I don’t like the idea of defending a kid in a MAGA hat, but if I wanted to be a reactionary ignoramus who ignores evidence that conflicts with my initial assumptions, then I’d get a MAGA hat of my own.
If you look at Nick Sandmann’s “smirk” in the context of a kid who stood still as an elder, Nathan Phillips, walked up to him and chanted in his face, then the smirk becomes more like what the kid described in his statement – a smile showing that on the one hand, he’s not going to back down but on the other, he’s not going to do anything aggressive. Had it been an old man in a MAGA hat who walked up to a kid who smiled in return, we would be cheering that smile.
In this case, it was the kid who was wearing the MAGA hat. And his friends were laughing at adults. That all sucks. But this kid, who so many doxed and vilified, didn’t do what so many of us assumed he did. He didn’t get in the face of a Native American elder. The elder got in the face of the kid.

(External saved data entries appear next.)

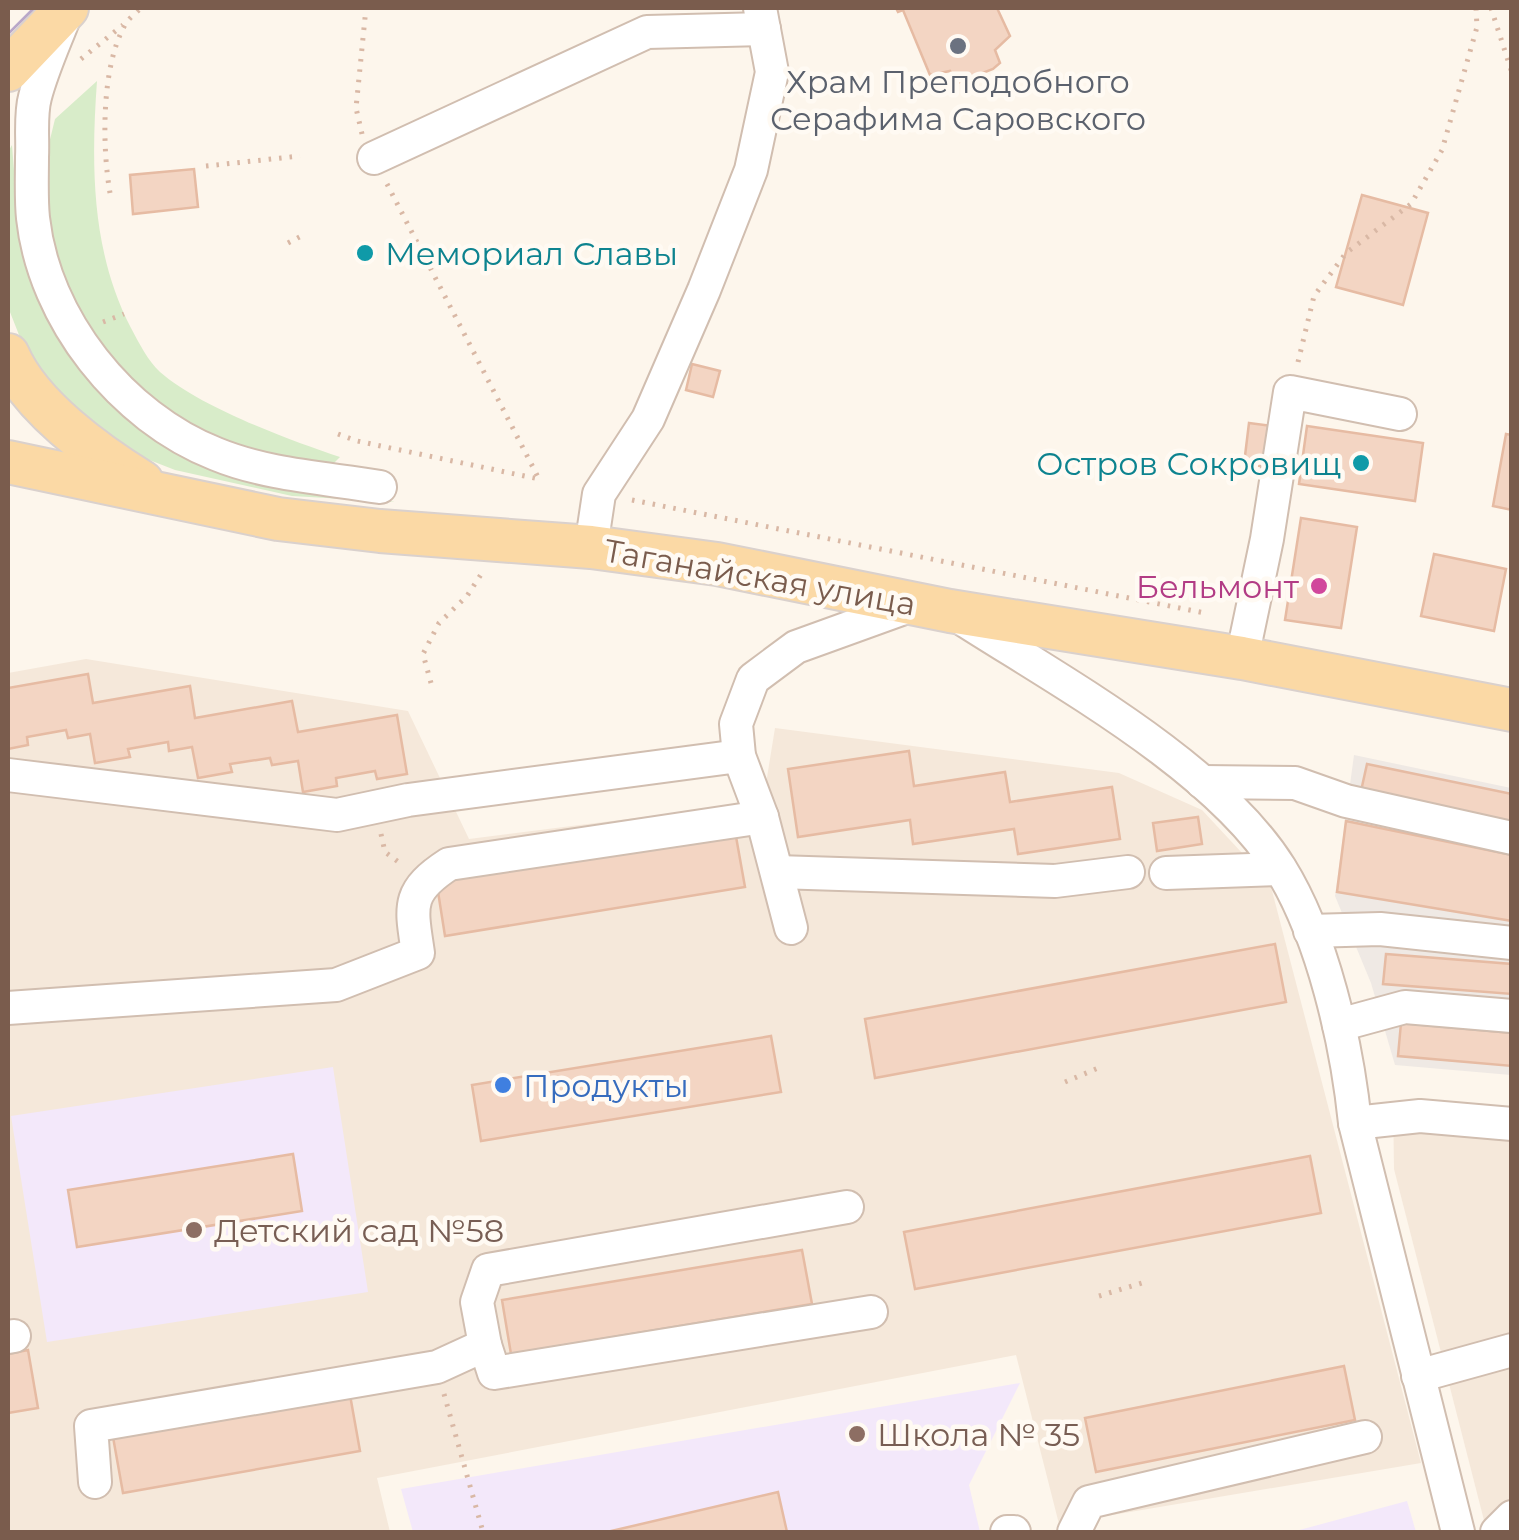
<svg xmlns="http://www.w3.org/2000/svg" width="1519" height="1540" viewBox="0 0 1519 1540" font-family="Montserrat,sans-serif">
<rect width="100%" height="100%" fill="#fdf6ec"/>
<g fill="#f5e8da">
<polygon points="86,659 408,711 469,839 763,802 775,728 1119,773 1202,810 1270,883 1421,1463 1059,1524 1016,1355 377,1478 390,1532 8,1532 8,673"/>
<polygon points="1393,1101 1511,1108 1511,1532 1487,1532 1394,1169"/>
</g>
<polygon fill="#efe9e4" points="1354,755 1511,788 1511,1075 1395,1065 1371,983 1335,896"/>
<g fill="#f3e8fa">
<polygon points="333,1067 368,1292 47,1342 11,1116"/>
<polygon points="1020,1383 969,1485 980,1532 413,1532 401,1489"/>
<polygon points="1407,1501 1416,1532 1292,1532"/>
</g>
<g fill="#d8ecc9">
<path d="M97 81C91 165 91 251 131 328 139 343 148 361 160 372 200 407 289 440 340 457L332 465 219 447 129 386 81 319 54 255 44 207 45 160 55 119Z"/>
<polygon points="12,145 18,221 74,354 276,479 395,502 292,496 175,470 129,452 94,432 41,374 21,340 8,307 8,152"/>
</g>
<g fill="#f3d5c3" stroke="#e6bba3" stroke-width="2.5">
<polygon points="896,8 997,8 1010,36 995,50 1000,63 993,69 957,83 950,71 930,75 903,10 898,12"/>
<polygon points="194,169 198,207 133,214 130,175"/>
<polygon points="1362,195 1428,213 1403,305 1336,287"/>
<polygon points="692,364 720,371 713,397 686,390"/>
<polygon points="1249,423 1288,428 1283,469 1244,464"/>
<polygon points="1307,426 1423,443 1415,501 1299,484"/>
<polygon points="1506,434 1512,435 1512,510 1493,506"/>
<polygon points="1301,518 1357,527 1341,628 1285,620"/>
<polygon points="1434,554 1506,569 1494,631 1421,616"/>
<polygon points="88,674 93,703 190,686 195,718 292,701 298,732 397,715 407,774 377,779 375,771 336,778 337,786 303,792 298,761 272,765 270,758 230,764 232,772 198,778 192,747 169,751 168,742 128,749 130,757 95,763 90,734 68,738 66,730 27,737 28,745 8,749 8,688"/>
<polygon points="909,751 914,786 1005,772 1010,802 1112,787 1120,839 1018,854 1014,829 913,844 910,820 798,837 788,769"/>
<polygon points="1367,764 1512,794 1512,824 1361,791"/>
<polygon points="1198,817 1202,844 1157,851 1153,823"/>
<polygon points="1346,821 1512,855 1512,921 1337,892"/>
<polygon points="735,831 745,887 445,936 436,879"/>
<polygon points="1275,944 1286,1002 875,1078 865,1019"/>
<polygon points="1386,954 1512,964 1512,994 1383,984"/>
<polygon points="1401,1023 1512,1033 1512,1066 1398,1056"/>
<polygon points="771,1036 781,1092 481,1141 472,1085"/>
<polygon points="293,1154 302,1211 77,1247 68,1190"/>
<polygon points="1310,1156 1321,1213 915,1289 904,1232"/>
<polygon points="802,1250 812,1304 511,1354 502,1300"/>
<polygon points="28,1350 38,1408 8,1413 8,1354"/>
<polygon points="1344,1366 1355,1420 1096,1472 1085,1418"/>
<polygon points="350,1395 360,1451 123,1493 113,1437"/>
<polygon points="778,1492 787,1532 607,1532"/>
</g>
<g fill="none" stroke-linecap="round" stroke-linejoin="round">
<g stroke="#d1beb0" stroke-width="36">
<g id="minor">
<path d="M64 18C54 44 42 70 35 97 30 115 33 138 32 157 32 177 31 199 33 218 44 319 122 417 216 454 267 475 326 478 380 487"/>
<polyline points="374,158 647,32 764,29"/>
<polyline points="591,547 599,494 648,419 704,290 751,170 772,72 760,8"/>
<path d="M958 616C1059 681 1216 766 1280 868 1323 937 1347 1044 1355 1123L1458 1532"/>
<polyline points="1242,658 1267,539 1290,392 1400,414"/>
<polyline points="8,775 337,815 408,800 739,756"/>
<polyline points="1202,782 1295,783 1346,801 1512,838"/>
<polyline points="777,872 1055,881 1128,872"/>
<polyline points="1166,873 1280,869"/>
<polyline points="791,928 762,817 739,756 736,724 753,679 796,647 915,604"/>
<polyline points="1310,931 1380,929 1512,943"/>
<path d="M8 1008 336 985 418 953C411 906 406 892 449 864L762 817"/>
<polyline points="1339,1025 1405,1007 1512,1016"/>
<polyline points="1355,1123 1420,1116 1512,1124"/>
<polyline points="8,1337 14,1336"/>
<polyline points="485,1345 494,1373 871,1312"/>
<polyline points="1418,1376 1512,1350"/>
<polyline points="95,1482 91,1426 437,1367 485,1345 477,1302 488,1270 847,1207"/>
<polyline points="1007,1532 1014,1532"/>
<polyline points="1074,1532 1089,1502 1365,1437"/>
<polyline points="1497,1532 1512,1517"/>
</g>
</g>
<g stroke="#dad1cd" stroke-width="46">
<g id="major">
<polyline points="8,70 67,8"/>
<path d="M8 355C30 406 95 453 142 482"/>
<polyline points="8,462 278,519 380,531 591,547 717,564 950,611 1242,658 1512,710"/>
</g>
</g>
<g stroke="#d9b8a5" stroke-width="5" stroke-dasharray="2.5 8" stroke-linecap="butt">
<polyline points="1491,8 1512,73"/>
<polyline points="81,59 123,25"/>
<polyline points="362,134 356,108 366,8"/>
<polyline points="206,166 300,156"/>
<polyline points="387,184 539,479"/>
<path d="M110 193C102 147 101 67 125 25 128 19 136 13 141 8"/>
<polyline points="288,243 305,234"/>
<polyline points="103,322 124,314"/>
<polyline points="1298,362 1314,296 1346,253 1411,204 1442,150 1477,27 1476,8"/>
<polyline points="338,434 357,441 539,479"/>
<polyline points="632,500 1205,613"/>
<polyline points="431,683 423,654 439,623 467,596 482,573"/>
<polyline points="381,834 385,852 401,864"/>
<polyline points="1065,1082 1103,1066"/>
<polyline points="1099,1296 1142,1283"/>
<polyline points="444,1394 483,1532"/>
</g>
<use href="#minor" stroke="#fff" stroke-width="32"/>
<use href="#major" stroke="#fbd9a5" stroke-width="42"/>
<polyline stroke="#b9a8c9" stroke-width="2.5" points="8,34 34,8"/>
</g>
<circle fill="#6b7280" stroke="#fffaf3" stroke-width="4" cx="958" cy="46" r="10"/>
<g fill="#0f9aa8" stroke="#fffaf3" stroke-width="4">
<circle cx="365" cy="253" r="10"/>
<circle cx="1361" cy="463" r="10"/>
</g>
<circle fill="#d1479c" stroke="#fffaf3" stroke-width="4" cx="1319" cy="586" r="10"/>
<circle fill="#3f7fe0" stroke="#fffaf3" stroke-width="4" cx="503" cy="1085" r="10"/>
<g fill="#8d6e63" stroke="#fffaf3" stroke-width="4">
<circle cx="194" cy="1230" r="10"/>
<circle cx="857" cy="1434" r="10"/>
</g>
<g text-anchor="middle" dominant-baseline="central" stroke-width="9" stroke-linejoin="round" paint-order="stroke">
<g font-size="32" fill="#5b616d" stroke="#fffaf3">
<text x="958" y="81">Храм Преподобного<tspan x="958" dy="37">Серафима Саровского</tspan></text>
</g>
<g font-size="32" fill="#0d838f" stroke="#fffaf3" text-anchor="start">
<text x="385" y="253">Мемориал Славы</text>
<text x="1341" y="463" text-anchor="end">Остров Сокровищ</text>
</g>
<g font-size="32" fill="#7a5c4d" stroke="#fffaf3">
<text transform="translate(760 577) rotate(10)">Таганайская улица</text>
</g>
<g font-size="32" fill="#b23c85" stroke="#fffaf3" text-anchor="end">
<text x="1299" y="586">Бельмонт</text>
</g>
<g font-size="32" fill="#366cbe" stroke="#fffaf3" text-anchor="start">
<text x="523" y="1085">Продукты</text>
</g>
<g font-size="32" fill="#785e54" stroke="#fffaf3" text-anchor="start">
<text x="214" y="1230">Детский сад №58</text>
<text x="877" y="1434">Школа № 35</text>
</g>
</g>
<rect width="1519" height="1540" fill="none" stroke="#7a5c4d" stroke-width="20"/>
</svg>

He’s still just a kid. He’s no older than the kids who the right wing vilifies for speaking out after the massacre of their classmates. He’s no older than many who are murdered by authority figures before wingnuts in MAGA hats assume without evidence that they must have deserved it
If we don’t admit when we’ve made assumptions that were later contradicted by evidence, than we become like them. I’d rather defend one of them than become one of them.
Editing note: This post was extensively expanded. The original was just one paragraph.